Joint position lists
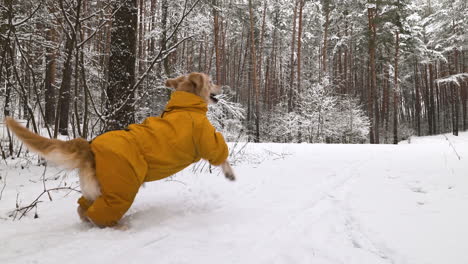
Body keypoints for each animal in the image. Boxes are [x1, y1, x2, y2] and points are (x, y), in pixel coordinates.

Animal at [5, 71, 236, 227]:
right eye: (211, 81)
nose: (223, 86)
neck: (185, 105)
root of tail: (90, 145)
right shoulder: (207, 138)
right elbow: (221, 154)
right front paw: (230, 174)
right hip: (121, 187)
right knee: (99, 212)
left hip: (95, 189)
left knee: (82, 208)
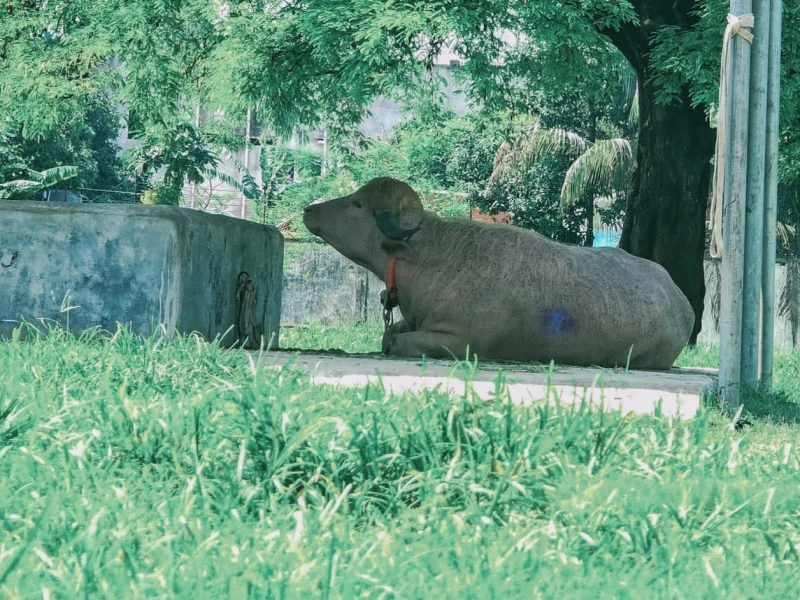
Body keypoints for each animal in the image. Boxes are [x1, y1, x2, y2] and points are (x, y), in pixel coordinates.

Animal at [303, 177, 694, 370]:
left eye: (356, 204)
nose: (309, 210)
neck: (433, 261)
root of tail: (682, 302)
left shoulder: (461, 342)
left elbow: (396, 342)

==

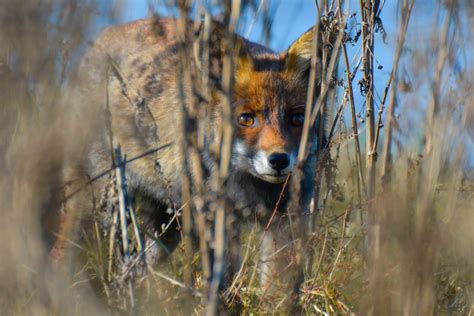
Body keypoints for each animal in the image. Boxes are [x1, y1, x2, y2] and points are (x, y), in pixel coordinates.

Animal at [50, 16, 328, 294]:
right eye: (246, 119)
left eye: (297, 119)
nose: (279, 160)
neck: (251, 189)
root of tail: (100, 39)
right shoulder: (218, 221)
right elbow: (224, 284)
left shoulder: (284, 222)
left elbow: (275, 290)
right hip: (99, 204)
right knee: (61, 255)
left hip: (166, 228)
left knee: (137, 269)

* * *

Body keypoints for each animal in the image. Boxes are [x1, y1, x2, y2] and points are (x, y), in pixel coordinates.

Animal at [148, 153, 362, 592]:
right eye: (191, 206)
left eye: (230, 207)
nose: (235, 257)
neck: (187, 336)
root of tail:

**Task:**
Both the line containing "right shoulder: (207, 138)" and the line containing "left elbow: (396, 342)" above belong in the output, as do the lines between them. Print them exactly, without pictures.

**Exercise response:**
right shoulder: (207, 138)
right elbow: (221, 154)
right front paw: (230, 174)
right hip: (121, 187)
right knee: (99, 212)
left hip: (95, 189)
left knee: (82, 208)
Body keypoints for each animal in the image. Boxes are [x1, y1, x2, y2] and points are (x, y), in pixel coordinates.

Animal at [303, 177, 694, 370]:
left eye: (356, 204)
nose: (309, 210)
neck: (433, 261)
root of tail: (682, 302)
left shoulder: (461, 342)
left elbow: (396, 342)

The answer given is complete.